# New Circus Act



## BnEgscale (Jan 4, 2008)

The circus has auditioned and hired a new animal trainer, Franz..  











Franz is a horse trainer and he has his equestrian act ready for its first performance.  My No.1 critic, my wife, says it looks like one of the horses kicked Franz.












He keeps a tight reign on the heard and expects perfection from his equestrian unit.










Franz' wife Helena is part of the act.  Here she is waiting at the rear of the scene ready for her debut in the second part of the act. 










She is very serious about the performance.  She needs to lighten up a little and turn on the charm with a "show must go" on smile.  After further consideration and reviewing the muscular nature of Helena, my wife thinks maybe it was her that rearranged Franz jaw.

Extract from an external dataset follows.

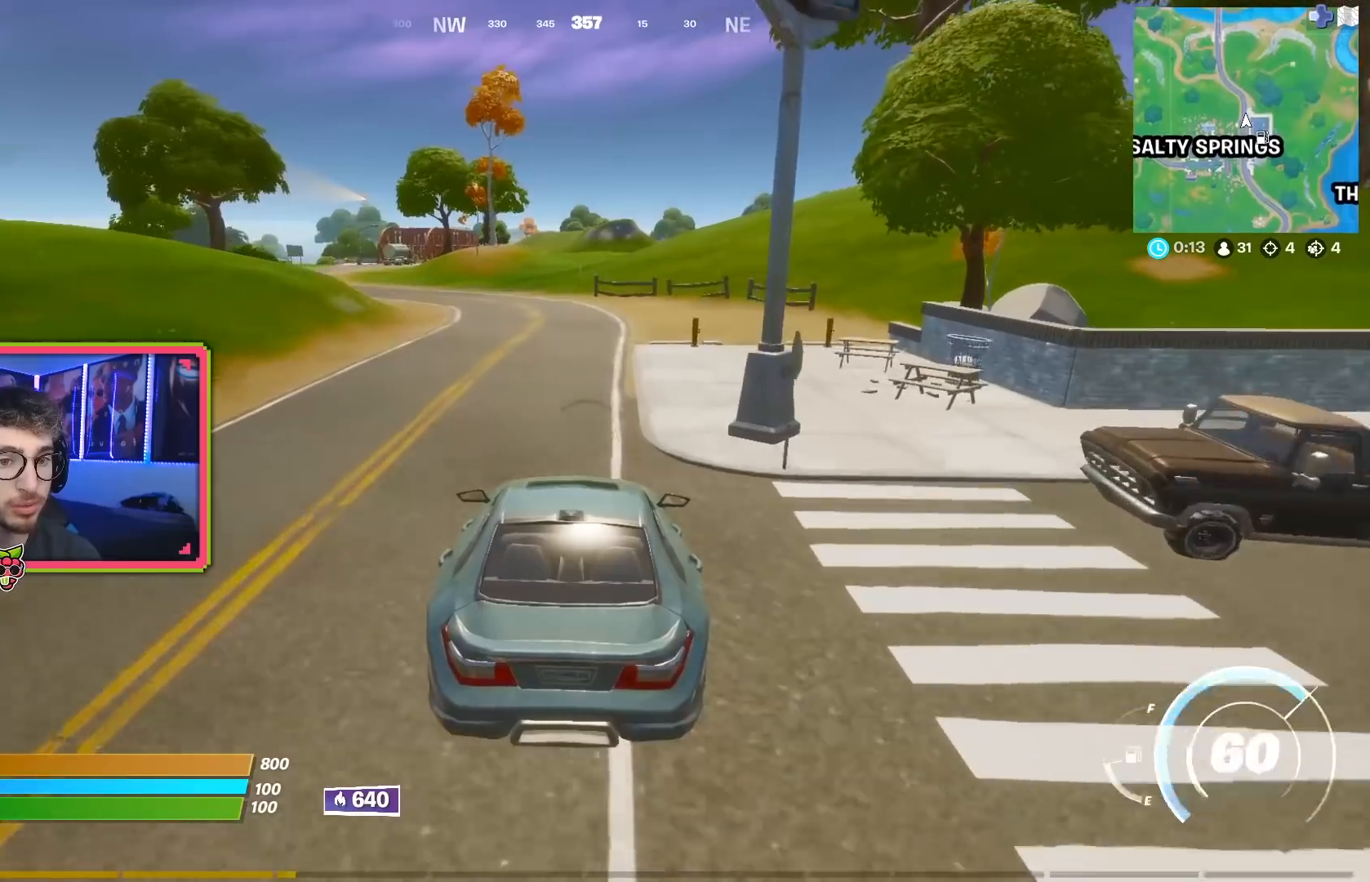
{"buttons": [], "left_stick": "up", "right_stick": "center", "events": [[167, "right_stick", "left"], [267, "right_stick", "center"]]}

Here is the scene with the equestrian act added for the circus seat wagon crowd 











Enjoy the show.  Have some popcorn as you watch.

Bob


----------



## Torby (Jan 2, 2008)

Not sure I have any space for popcorn, just had an elephant ear. Horse acts are fun, but I'm waiting for the Arialists!


----------



## rkapuaala (Jan 3, 2008)

I can't wait to see the big tent


----------



## Matt Vogt (Jan 2, 2008)

Wow! That's an impressive crowd!


----------



## ThinkerT (Jan 2, 2008)

I *still* have not found Waldo yet in that crowd. Are you sure he's in there?


----------



## Semper Vaporo (Jan 2, 2008)

I found him!


----------



## Torby (Jan 2, 2008)

I was thinking I should make him a Waldo. I even got as far as googling a picture./DesktopModules/NTForums/themes/mls/emoticons/hehe.gif


----------



## BnEgscale (Jan 4, 2008)

Tom, 

I would greatefully accept. Maybe i should work on a Waldo at the ECLSTS this weekend. 

Bob


----------



## ThinkerT (Jan 2, 2008)

Waldo, Wenda, Wizard Whitebeard, and the Woof dog...all in what might be fairly close to 1/24: 

http://cgi.ebay.com/HARDEES-WHERES-...goryZ231QQssPageNameZWDVWQQrdZ1QQcmdZViewItem 

Can't say much for Wenda's dress sense (do women anywhere actually dress like that?) but with the Wizard, you got yourself a magic act.


----------



## Semper Vaporo (Jan 2, 2008)

What about the dog's outfit?


----------



## ThinkerT (Jan 2, 2008)

What about the dog's outfit? 

Uhhhh...either a case for cruelty to animals or a sure sign he belongs in the circus.


----------



## BnEgscale (Jan 4, 2008)

Well, Waldo made it to the ECLSTS as part of the Circus act entry in the Diroama division. Waldo actually made a late apperance because he was created at the show on Friday, got a late night paint job and got at the end of the entrance line next to the grandstand on Saturday morning prior to the show opening. He was there for the judging Saturday afternoon when the entry came in second to a fantastic sawmill display that took best in show. 

I have been trying since we got back from the show to post pictures but that doesn't seem to be something that I'm going to be able to do for a while. The pictures have all been uploaded but I cannot get them into the forum. Hopefully, Shad will get it straightened out soon and I'll post a few shots then. 

Bob


----------



## ThinkerT (Jan 2, 2008)

For what its worth, I picked up a set of the 'waldo' figures off of EBAY. (Yes there are still other sets there). They really do seem to be about 1/24th scale, and the detail is acceptable. 

I do find Wenda's attire to be strange...do women actually dress like that anywhere? Maybe in the UK?


----------



## Torby (Jan 2, 2008)

They're *supposed* to look geeky.


----------



## VillageRail (Apr 25, 2008)

Thanks for the tip on Waldo. I used to love finding him in the books, so the idea of hiding them in the Village sounds like fun to me. A pit pricey for straw huggers, but I had to pick up a set anyway.  

Paul


----------